Coronary artery disease is the single most important killer of Canadians. Despite major
advances in therapy, there is still a significant proportion of patients identified with the
disease who die of it because current treatment approaches cannot effectively palliate their
condition. A new treatment modality called therapeutic angiogenesis has appeared on the
clinical research scene during the last five years; this approach recreates the natural
processes of new blood vessel formation that is observed during growth and development in
every human being. It is an extremely potent and promising modality, but so far the results
of clinical trials in patients have been equivocal.
One reason for the limited efficacy observed thus far with therapeutic angiogenesis may rest
in that factors produced by the lining of the coronary arteries themselves are essential for
angiogenic substances to take effect in the heart muscle of patients with severe coronary
artery disease. These same patients, however, virtually all have, as a result of their
disease, marked dysfunction of their coronaries and therefore fail to produce these factors
in adequate quantities. This hypothesis has been verified with extensive animal data by the
investigators of this research, where a swine model of coronary disease was shown to severely
inhibit the action of angiogenic growth factors. If one wants angiogenesis to work, a means
of improving the function of the coronary lining of patients with severe ischemic heart
disease must be identified and its effects evaluated in order to allow for angiogenic
substances to exert their action towards successful revascularization of the heart muscle.
An amino acid called L-arginine has repeatedly been shown to markedly improve function of the
coronary artery lining in patients with ischemic heart disease when administered regularly
over a period of several months. This research will therefore test, in the form of a
randomized clinical trial, whether this concomitant approach can make angiogenesis effective
in patients with advanced coronary disease, by allowing for the action of growth factors to
take place in the heart.
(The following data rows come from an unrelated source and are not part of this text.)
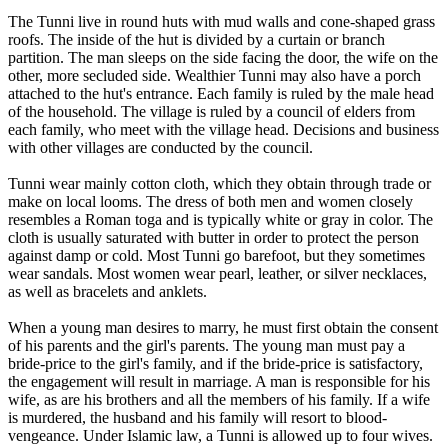
The Tunni live in round huts with mud walls and cone-shaped grass
roofs. The inside of the hut is divided by a curtain or branch
partition. The man sleeps on the side facing the door, the wife on the
other, more secluded side. Wealthier Tunni may also have a porch
attached to the hut's entrance. Each family is ruled by the male head
of the household. The village is ruled by a council of elders from
each family, who meet with the village head. Decisions and business
with other villages are conducted by the council.
Tunni wear mainly cotton cloth, which they obtain through trade or
make on local looms. The dress of both men and women closely
resembles a Roman toga and is typically white or gray in color. The
cloth is usually saturated with butter in order to protect the person
against damp or cold. Most Tunni go barefoot, but they sometimes
wear sandals. Most women wear pearl, leather, or silver necklaces,
as well as bracelets and anklets.
When a young man desires to marry, he must first obtain the consent
of his parents and the girl's parents. The young man must pay a
bride-price to the girl's family, and if the bride-price is satisfactory,
the engagement will result in marriage. A man is responsible for his
wife, as are his brothers and all the members of his family. If a wife
is murdered, the husband and his family will resort to blood-
vengeance. Under Islamic law, a Tunni is allowed up to four wives.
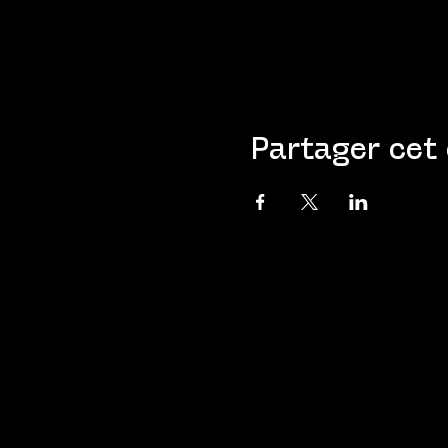
Partager cet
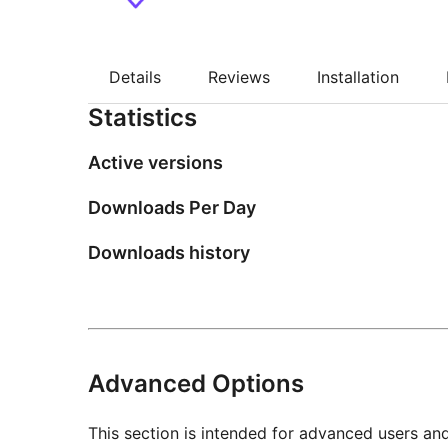
Details
Reviews
Installation
Statistics
Active versions
Downloads Per Day
Downloads history
Advanced Options
This section is intended for advanced users an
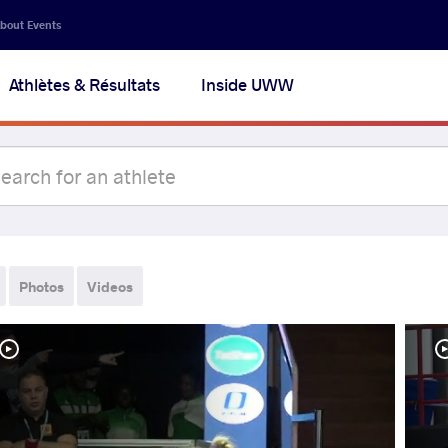
bout Events
Athlètes & Résultats
Inside UWW
Photos
Videos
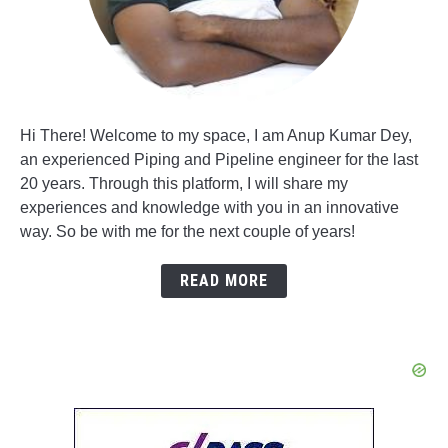
Hi There! Welcome to my space, I am Anup Kumar Dey,
an experienced Piping and Pipeline engineer for the last
20 years. Through this platform, I will share my
experiences and knowledge with you in an innovative
way. So be with me for the next couple of years!
READ MORE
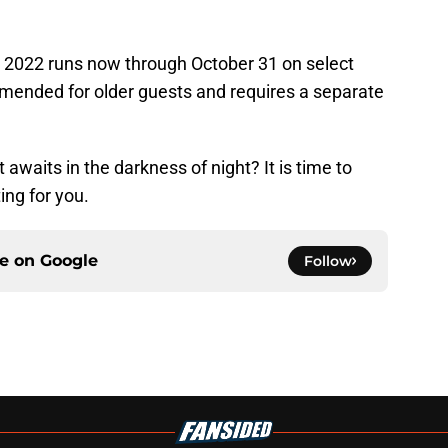
2022 runs now through October 31 on select
mended for older guests and requires a separate
 awaits in the darkness of night? It is time to
ing for you.
ce on
Google
Follow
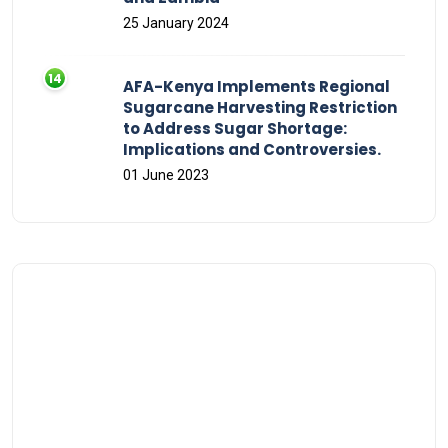
25 January 2024
AFA-Kenya Implements Regional
Sugarcane Harvesting Restriction
to Address Sugar Shortage:
Implications and Controversies.
01 June 2023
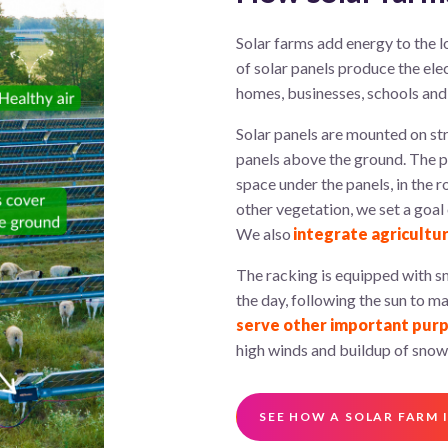
Solar
farms
add energy to the lo
of solar panels produce
the
ele
homes, businesses,
schools
and 
Solar panels are mounted on str
panels above the ground. The po
space under the panels, in the r
other vegetation, we set a goal
We also
integrate agricultu
The racking is equipped with sm
the day, following the sun to 
serve other important pur
high winds and buildup of snow
SEE HOW A SOLAR FARM I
If this approach is successful, as is anticipated, angiogenesis will
constitute an effective modality for the treatment of coronary artery disease, not only in
patients with advanced, severe involvement unamenable to any other form of cardiac therapy
such as coronary artery bypass grafting, but even perhaps in all patients with coronary
artery disease in need of revascularization. The goal of this investigation towards the
making of a new, revolutionary, safe and efficacious modality for the treatment of the number
one killer disease of Canadians is in complete agreement with the primary objective of the
Heart and Stroke Foundation of Canada.